Various studies suggest that loopholes in the security of Internet payments are slowing the development of electronic commerce. A study, taken up by an information report from the National Assembly, indicates: “Asked about what they consider to be a“ brake ”on the decision to purchase on the Internet, 67% of Internet users mention the security of payment methods, 50% the additional cost linked to delivery, 47% the possible reuse of personal data, 44% after-sales service”. This finding is not specific to France: surveys carried out among English and American Internet users reveal the same fears. Internet users are not the only ones worried. As a recent note from tense, e-merchants are also reluctant to sell online, insofar as some of the transactions are either contested or canceled, or constitute attempted fraud. Thus, according to a Cyber Source study conducted among 341 e-merchants located around the world, fraud amounts to an average of 3% of turnover, with 22% of these e-merchants recording higher fraud rates at 5% of turnover.
In this context of lack of confidence in Internet payment, many electronic payment systems are offered to economic agents in order to secure their transactions. These systems can be grouped into five major classes. A first class consists of protocols for securing payments by bank card whether or not backed by an electronic signature mechanism (Secure Electronic Transaction, Secure Socket Layer). A second class of systems is structured around accounts provisioned by Internet users and opened with non-banking intermediaries.
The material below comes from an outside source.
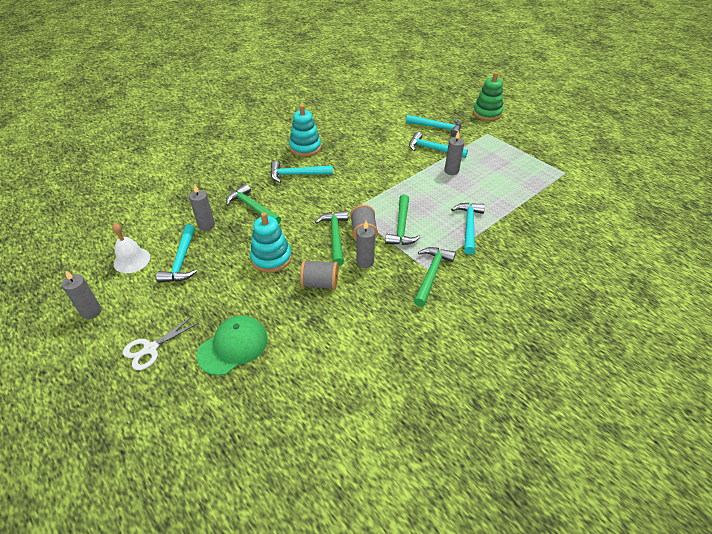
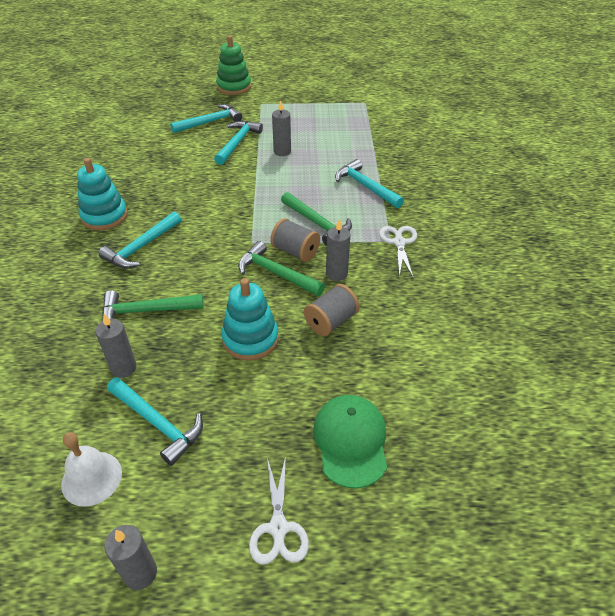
camera: 50 degrees left, 0 degrees up
(431, 274) = (399, 242): green hammer -> white scissors
(433, 149) = (237, 143): turquoise hammer -> turquoise hammer turned 135 degrees clockwise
In these systems called notarial systems, usernames and passwords replace the bank card to authenticate Internet users and authorize the intermediary – the notary – to settle the debit and credit positions of e-merchants and Internet users. A third class of systems, private loyalty systems, allow the transfer of loyalty points constituting real purchasing power between network partners. A fourth class, called a debt collection system , allows subscribers of Internet service providers to consume products and services online that will be paid for with the telephone bill ( W-HA, Password ). Finally, the fifth class of systems relates to new payment instruments belonging to electronic money: the electronic wallet (Avant) and the virtual wallet.
Among all these systems, the first class, consisting of protocols for securing payments by bank card, is the most used on the Internet. Within this class, three major payment security offers characterized by increasing levels of security are in competition: the Secure Socket Layer ( ssl ) system, with or without an intermediary, not backed by an electronic signature mechanism and the Type Secure electronic Transaction or Cyber comm backed an electronic signature mechanism.
The ssl system without intermediary is characterized by a double asymmetry of information between Internet users and e-merchants. It does not make it possible to dispel the ambiguity of a fraud or a possible dispute on the payment, at the initiative of the Internet user or the high risk merchant account. The ssl system with an intermediary makes it possible to resolve the problem of information asymmetry on the Internet user’s side, by involving a banking or non-banking intermediary. This intermediary assumes, for the circumstance, the role of trusted third party in transactions and therefore protects the Internet user from malicious e-merchants. However, the e-merchant is not protected from the risks of dispute or fraud on the part of opportunistic Internet users. Finally, the system with electronic signature of the Secure Electronic Transaction type or Cyber- common responds to this last difficulty by eliminating any asymmetry of information between Internet users and e-merchants and therefore any possibility of fraud at the initiative of either a malicious e-merchant or an opportunistic Internet user.